Briefly, the geology collections of the museum are today distinguished in:

  • Mineral collections, including minerals from the general Greek area, an international minerals collection and a special collection of minerals from Lavrion.
  • Rock collections, with rocks of Greece
  • Paleontology collections, with fossils of Rudists, Ammonites and Neogene mollusks of Greece, Cephalopods, Gasteropods and Bivalve Mollusks of France (part of the significant Moazzo collection), Vertebrates of Pikermi and Samos, Pleistocenic Elephants and plant fossils of Greece.

The Minerals and Fossils that have been included in the data base belong to the collection of the Museum. They include specimens from all over the world, as well as a lot of samples from Greece. The specimens have been entered with their scientific names already existing on the labels.

Laboratory of Geology – Palaeontology
Dr Giamali Christina
100 Othonos St., 145 62 Kifissia
Tel.: +30 2108015870 ext. 510



Christina Giamali is a doctor of Geology and Geoenvironments of the National and Kapodistrian University of Athens. She also holds a master’s degree in Palaeontology and Stratigraphy of the same university.
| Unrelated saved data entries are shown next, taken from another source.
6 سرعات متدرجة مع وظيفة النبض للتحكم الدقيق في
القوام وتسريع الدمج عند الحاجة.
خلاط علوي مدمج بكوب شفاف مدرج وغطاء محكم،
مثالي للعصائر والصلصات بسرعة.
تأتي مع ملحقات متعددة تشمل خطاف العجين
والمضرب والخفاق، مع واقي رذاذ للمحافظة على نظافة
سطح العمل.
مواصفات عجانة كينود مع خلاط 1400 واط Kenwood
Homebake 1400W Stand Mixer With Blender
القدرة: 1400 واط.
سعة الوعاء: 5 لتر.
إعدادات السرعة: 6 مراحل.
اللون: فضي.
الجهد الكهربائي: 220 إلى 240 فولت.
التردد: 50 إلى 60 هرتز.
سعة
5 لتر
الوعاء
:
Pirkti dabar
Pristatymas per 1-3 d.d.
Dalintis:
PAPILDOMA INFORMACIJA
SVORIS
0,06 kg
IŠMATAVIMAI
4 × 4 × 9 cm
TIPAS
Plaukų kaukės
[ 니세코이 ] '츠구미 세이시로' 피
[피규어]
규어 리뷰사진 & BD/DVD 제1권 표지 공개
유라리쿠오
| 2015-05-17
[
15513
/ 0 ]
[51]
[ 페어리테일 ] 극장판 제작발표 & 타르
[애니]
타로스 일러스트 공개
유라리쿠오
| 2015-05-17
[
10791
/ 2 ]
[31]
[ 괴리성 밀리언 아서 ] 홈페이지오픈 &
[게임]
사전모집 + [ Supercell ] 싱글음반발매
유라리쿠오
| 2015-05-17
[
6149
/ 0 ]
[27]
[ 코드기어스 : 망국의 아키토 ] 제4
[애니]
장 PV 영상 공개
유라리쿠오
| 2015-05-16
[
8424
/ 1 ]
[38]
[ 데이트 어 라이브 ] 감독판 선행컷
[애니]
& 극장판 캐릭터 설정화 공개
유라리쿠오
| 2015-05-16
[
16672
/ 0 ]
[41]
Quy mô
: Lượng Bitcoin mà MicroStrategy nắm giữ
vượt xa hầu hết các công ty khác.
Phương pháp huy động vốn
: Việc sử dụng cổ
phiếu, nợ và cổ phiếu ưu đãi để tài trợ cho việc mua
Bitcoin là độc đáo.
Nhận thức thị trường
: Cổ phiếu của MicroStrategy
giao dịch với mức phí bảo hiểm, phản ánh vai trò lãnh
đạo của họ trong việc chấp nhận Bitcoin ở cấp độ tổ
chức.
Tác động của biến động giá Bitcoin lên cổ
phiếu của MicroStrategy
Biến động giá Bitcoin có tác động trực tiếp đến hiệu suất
Since 2017 she works in the Geological – Palaeontological and Marine Biology Departments of the Goulandris Natural History Museum.

Her research interests are focused on marine macro- and micro-palaeontology. She is currently working on molluscs and planktonic foraminifera from Neogene and Quaternary deposits. She has collaborated with the National and Kapodistrian University of Athens, the Institution of Geology and Mineral Exploration (IGME) and the Hellenic Center of Marine Researches (HCMR). She has participated in numerous palaeontological excavations, geological field trips and R/V expeditions.